● **Alıntılanan metin**:
•••
MONTAIGNE VE MONTESQUIEU’DE İNSAN, ERDEM VE TROGLODİTLER - 1

Duran Nemutlu

Montaigne ve Montesquieu insan ve toplum değerlerini evrensel boyutta irdeleyen, toplum düzeninde, idarede ve insani ilişkilerde erdemi ve adalet duygularını ön plana çıkaran iki büyük Fransız düşünürü ve yazarıdır. Bir insanın iyi insan olması kendini tanımasıyla başlar. Eski çağlardan beri “kendini tanımak” bilgeliğin ve bilginliğin temeli sayılmıştır. Yunanistan’daki Delphes tapınağının cephesinde “Kendini Tanı” yazılıdır. Eflatun’un insana öğüdü ise “kendi işini yap ve kendini tanı”dır. Montaigne de Denemeler’inde kendini insanların bir örneği olarak ele alır, kendini gözlemler, inceler ve tanımaya çalışır, çünkü “her insanda insanlığın tüm halleri vardır” der. Montesquieu kendini önce insan, sonra Fransız olarak betimler. Sokrat’a nerelisin? diye sorulduğunda, Atinalıyım demez, dünyalıyım, derdi. Şu halde insan her zaman hümanist bir duygu içinde olacak, yaşayacak ve erdemli olacaktır. Erdem sözcüğünün Latincesi “virtù”dür ve anlamı “cesaret” demektir. Erdemli bir kişi her yerde, her ortamda doğruyu söyleyecek, dürüst ve adil olacak, doğrunun, güzelin, iyinin yanında yer alacak, kötünün, haksızın ve zorbalığın karşısında olacaktır. Trogloditler Montesquieu’nün İran Mektupları’nda (11-14 mektup) ele aldığı ve Libya’da yaşadığı öne sürülen ilkel bir kavimdir. Bu ilkel kavim erdem sayesinde barışa, huzura ve düzgün bir yönetime, yani Cumhuriyet’e kavuşacaktır. Çünkü demokratik cumhuriyetin temel direği erdemdir.
•••
● **Gösterilen malzeme**:
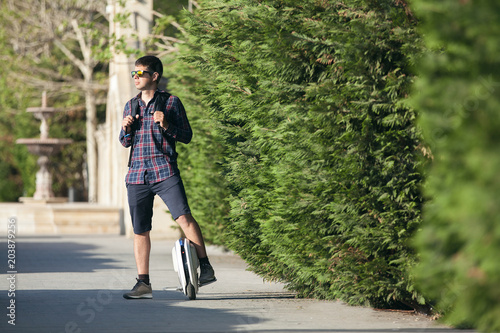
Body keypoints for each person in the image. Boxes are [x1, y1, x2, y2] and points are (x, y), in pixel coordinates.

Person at [119, 55, 216, 299]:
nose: (136, 77)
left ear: (154, 76)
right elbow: (125, 142)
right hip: (137, 174)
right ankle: (143, 283)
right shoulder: (130, 105)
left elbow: (186, 136)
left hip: (165, 170)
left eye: (140, 73)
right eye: (134, 73)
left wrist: (166, 125)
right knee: (140, 229)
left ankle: (205, 267)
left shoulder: (171, 102)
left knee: (183, 217)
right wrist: (125, 129)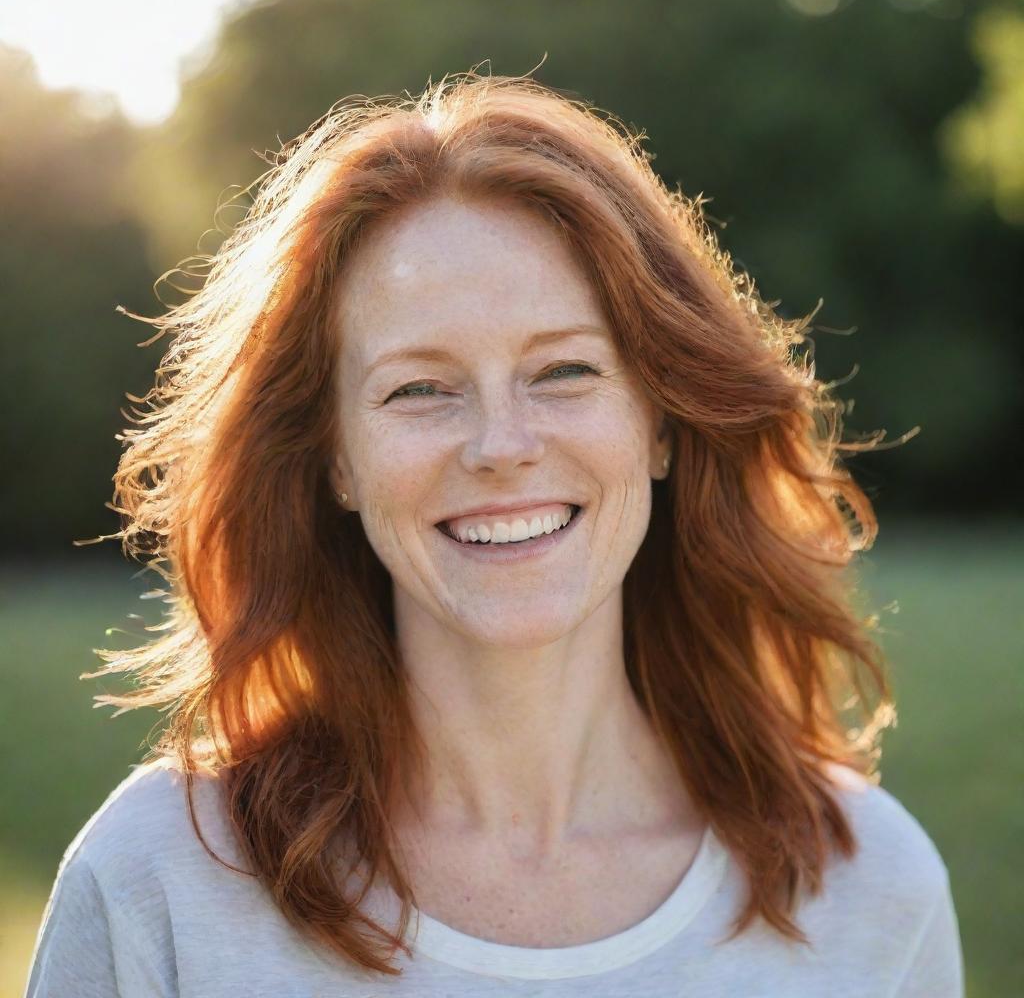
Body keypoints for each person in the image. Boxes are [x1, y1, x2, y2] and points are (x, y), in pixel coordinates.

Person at [25, 71, 964, 996]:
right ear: (337, 461)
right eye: (419, 388)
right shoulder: (161, 883)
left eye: (563, 371)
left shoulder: (870, 888)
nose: (501, 446)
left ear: (665, 425)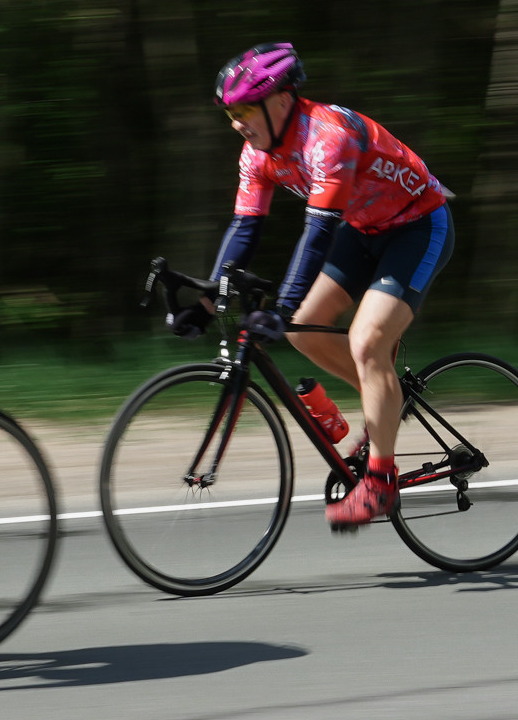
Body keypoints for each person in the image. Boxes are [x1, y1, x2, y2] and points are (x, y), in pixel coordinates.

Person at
•••
● **Görevin istediği**: Montaigne ve Montesquieu üzerine yazılmış metne göre Trogloditlerin nerede yaşadığı öne sürülür? Liste bu çalışmada hiçbir rol oynamaz.

● **Alıştırmanın çözümü**: Trogloditlerin Libya'da yaşadığı öne sürülür.